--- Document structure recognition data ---
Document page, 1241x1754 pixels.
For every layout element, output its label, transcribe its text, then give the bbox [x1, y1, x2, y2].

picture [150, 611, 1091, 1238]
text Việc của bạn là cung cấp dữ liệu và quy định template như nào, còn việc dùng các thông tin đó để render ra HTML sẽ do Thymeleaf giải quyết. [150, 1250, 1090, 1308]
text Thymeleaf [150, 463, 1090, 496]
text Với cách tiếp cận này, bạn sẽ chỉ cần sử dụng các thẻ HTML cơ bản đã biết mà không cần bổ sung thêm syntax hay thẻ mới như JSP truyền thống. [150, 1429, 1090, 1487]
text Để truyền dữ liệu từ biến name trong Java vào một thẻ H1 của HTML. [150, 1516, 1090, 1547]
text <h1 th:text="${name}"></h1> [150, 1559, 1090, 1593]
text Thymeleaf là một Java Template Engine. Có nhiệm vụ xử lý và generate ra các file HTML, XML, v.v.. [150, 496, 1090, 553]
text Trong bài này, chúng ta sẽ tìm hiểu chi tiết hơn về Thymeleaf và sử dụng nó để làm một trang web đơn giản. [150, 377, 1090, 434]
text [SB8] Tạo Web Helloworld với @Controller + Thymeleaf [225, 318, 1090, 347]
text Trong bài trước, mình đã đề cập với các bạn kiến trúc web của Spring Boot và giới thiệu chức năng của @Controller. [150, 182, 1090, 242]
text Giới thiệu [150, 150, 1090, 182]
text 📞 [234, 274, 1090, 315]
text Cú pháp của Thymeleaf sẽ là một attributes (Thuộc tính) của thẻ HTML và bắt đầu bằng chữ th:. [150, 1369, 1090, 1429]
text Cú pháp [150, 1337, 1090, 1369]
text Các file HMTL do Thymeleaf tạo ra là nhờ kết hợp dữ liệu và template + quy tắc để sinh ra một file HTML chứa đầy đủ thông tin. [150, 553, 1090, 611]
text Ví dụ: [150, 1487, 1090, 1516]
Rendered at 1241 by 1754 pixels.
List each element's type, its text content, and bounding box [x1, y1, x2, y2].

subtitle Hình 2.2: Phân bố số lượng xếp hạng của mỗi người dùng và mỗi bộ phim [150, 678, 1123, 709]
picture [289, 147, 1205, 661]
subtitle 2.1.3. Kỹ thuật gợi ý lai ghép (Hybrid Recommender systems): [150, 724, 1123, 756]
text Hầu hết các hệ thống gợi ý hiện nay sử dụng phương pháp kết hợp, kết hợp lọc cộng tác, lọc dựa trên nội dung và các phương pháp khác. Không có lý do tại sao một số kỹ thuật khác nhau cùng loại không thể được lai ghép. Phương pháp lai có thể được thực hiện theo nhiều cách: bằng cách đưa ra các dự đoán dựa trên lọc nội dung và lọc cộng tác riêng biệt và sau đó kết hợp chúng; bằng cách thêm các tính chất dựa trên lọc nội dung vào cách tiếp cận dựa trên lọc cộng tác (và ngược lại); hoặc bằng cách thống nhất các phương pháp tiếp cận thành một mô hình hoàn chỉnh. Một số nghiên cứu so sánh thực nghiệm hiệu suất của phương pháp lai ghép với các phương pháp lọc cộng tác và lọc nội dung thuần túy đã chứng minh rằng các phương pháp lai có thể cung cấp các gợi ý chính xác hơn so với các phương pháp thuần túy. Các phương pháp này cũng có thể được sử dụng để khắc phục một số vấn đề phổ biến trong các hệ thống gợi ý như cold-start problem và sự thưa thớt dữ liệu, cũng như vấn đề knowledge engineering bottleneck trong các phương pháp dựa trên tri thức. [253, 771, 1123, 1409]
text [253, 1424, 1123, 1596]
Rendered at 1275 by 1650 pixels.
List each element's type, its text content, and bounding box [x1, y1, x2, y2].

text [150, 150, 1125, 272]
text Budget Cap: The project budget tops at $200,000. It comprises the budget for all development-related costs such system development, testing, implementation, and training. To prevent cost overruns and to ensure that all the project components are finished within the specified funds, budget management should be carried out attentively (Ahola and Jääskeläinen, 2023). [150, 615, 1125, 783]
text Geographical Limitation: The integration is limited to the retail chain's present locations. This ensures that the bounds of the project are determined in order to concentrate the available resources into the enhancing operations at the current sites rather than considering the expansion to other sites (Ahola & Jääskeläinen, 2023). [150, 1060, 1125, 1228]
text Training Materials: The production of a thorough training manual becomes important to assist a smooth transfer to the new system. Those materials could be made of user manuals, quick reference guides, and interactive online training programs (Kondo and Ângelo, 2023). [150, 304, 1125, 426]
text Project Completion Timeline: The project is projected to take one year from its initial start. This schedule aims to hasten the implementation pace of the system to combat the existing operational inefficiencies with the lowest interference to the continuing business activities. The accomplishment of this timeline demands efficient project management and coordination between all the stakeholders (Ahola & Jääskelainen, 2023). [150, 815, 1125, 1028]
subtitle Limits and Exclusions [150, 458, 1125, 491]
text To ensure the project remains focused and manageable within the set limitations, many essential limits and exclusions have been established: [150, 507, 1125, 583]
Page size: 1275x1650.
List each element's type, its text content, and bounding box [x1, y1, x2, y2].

--- Assigned task ---
Transcribe every entry word for word.

--- Final answer ---
Document page, 1241x1754 pixels.
For every layout element, output its label, transcribe its text, then give the bbox [x1, y1, x2, y2].

picture [150, 611, 1091, 1238]
text Việc của bạn là cung cấp dữ liệu và quy định template như nào, còn việc dùng các thông tin đó để render ra HTML sẽ do Thymeleaf giải quyết. [150, 1250, 1090, 1308]
text Thymeleaf [150, 463, 1090, 496]
text Với cách tiếp cận này, bạn sẽ chỉ cần sử dụng các thẻ HTML cơ bản đã biết mà không cần bổ sung thêm syntax hay thẻ mới như JSP truyền thống. [150, 1429, 1090, 1487]
text Để truyền dữ liệu từ biến name trong Java vào một thẻ H1 của HTML. [150, 1516, 1090, 1547]
text <h1 th:text="${name}"></h1> [150, 1559, 1090, 1593]
text Thymeleaf là một Java Template Engine. Có nhiệm vụ xử lý và generate ra các file HTML, XML, v.v.. [150, 496, 1090, 553]
text Trong bài này, chúng ta sẽ tìm hiểu chi tiết hơn về Thymeleaf và sử dụng nó để làm một trang web đơn giản. [150, 377, 1090, 434]
text [SB8] Tạo Web Helloworld với @Controller + Thymeleaf [225, 318, 1090, 347]
text Trong bài trước, mình đã đề cập với các bạn kiến trúc web của Spring Boot và giới thiệu chức năng của @Controller. [150, 182, 1090, 242]
text Giới thiệu [150, 150, 1090, 182]
text 📞 [234, 274, 1090, 315]
text Cú pháp của Thymeleaf sẽ là một attributes (Thuộc tính) của thẻ HTML và bắt đầu bằng chữ th:. [150, 1369, 1090, 1429]
text Cú pháp [150, 1337, 1090, 1369]
text Các file HMTL do Thymeleaf tạo ra là nhờ kết hợp dữ liệu và template + quy tắc để sinh ra một file HTML chứa đầy đủ thông tin. [150, 553, 1090, 611]
text Ví dụ: [150, 1487, 1090, 1516]
Rendered at 1241 by 1754 pixels.
List each element's type, its text content, and bounding box [x1, y1, x2, y2].

subtitle Hình 2.2: Phân bố số lượng xếp hạng của mỗi người dùng và mỗi bộ phim [150, 678, 1123, 709]
picture [289, 147, 1205, 661]
subtitle 2.1.3. Kỹ thuật gợi ý lai ghép (Hybrid Recommender systems): [150, 724, 1123, 756]
text Hầu hết các hệ thống gợi ý hiện nay sử dụng phương pháp kết hợp, kết hợp lọc cộng tác, lọc dựa trên nội dung và các phương pháp khác. Không có lý do tại sao một số kỹ thuật khác nhau cùng loại không thể được lai ghép. Phương pháp lai có thể được thực hiện theo nhiều cách: bằng cách đưa ra các dự đoán dựa trên lọc nội dung và lọc cộng tác riêng biệt và sau đó kết hợp chúng; bằng cách thêm các tính chất dựa trên lọc nội dung vào cách tiếp cận dựa trên lọc cộng tác (và ngược lại); hoặc bằng cách thống nhất các phương pháp tiếp cận thành một mô hình hoàn chỉnh. Một số nghiên cứu so sánh thực nghiệm hiệu suất của phương pháp lai ghép với các phương pháp lọc cộng tác và lọc nội dung thuần túy đã chứng minh rằng các phương pháp lai có thể cung cấp các gợi ý chính xác hơn so với các phương pháp thuần túy. Các phương pháp này cũng có thể được sử dụng để khắc phục một số vấn đề phổ biến trong các hệ thống gợi ý như cold-start problem và sự thưa thớt dữ liệu, cũng như vấn đề knowledge engineering bottleneck trong các phương pháp dựa trên tri thức. [253, 771, 1123, 1409]
text [253, 1424, 1123, 1596]
Rendered at 1275 by 1650 pixels.
List each element's type, its text content, and bounding box [x1, y1, x2, y2].

text [150, 150, 1125, 272]
text Budget Cap: The project budget tops at $200,000. It comprises the budget for all development-related costs such system development, testing, implementation, and training. To prevent cost overruns and to ensure that all the project components are finished within the specified funds, budget management should be carried out attentively (Ahola and Jääskeläinen, 2023). [150, 615, 1125, 783]
text Geographical Limitation: The integration is limited to the retail chain's present locations. This ensures that the bounds of the project are determined in order to concentrate the available resources into the enhancing operations at the current sites rather than considering the expansion to other sites (Ahola & Jääskeläinen, 2023). [150, 1060, 1125, 1228]
text Training Materials: The production of a thorough training manual becomes important to assist a smooth transfer to the new system. Those materials could be made of user manuals, quick reference guides, and interactive online training programs (Kondo and Ângelo, 2023). [150, 304, 1125, 426]
text Project Completion Timeline: The project is projected to take one year from its initial start. This schedule aims to hasten the implementation pace of the system to combat the existing operational inefficiencies with the lowest interference to the continuing business activities. The accomplishment of this timeline demands efficient project management and coordination between all the stakeholders (Ahola & Jääskelainen, 2023). [150, 815, 1125, 1028]
subtitle Limits and Exclusions [150, 458, 1125, 491]
text To ensure the project remains focused and manageable within the set limitations, many essential limits and exclusions have been established: [150, 507, 1125, 583]
Page size: 1275x1650.
List each element's type, its text content, and bounding box [x1, y1, x2, y2].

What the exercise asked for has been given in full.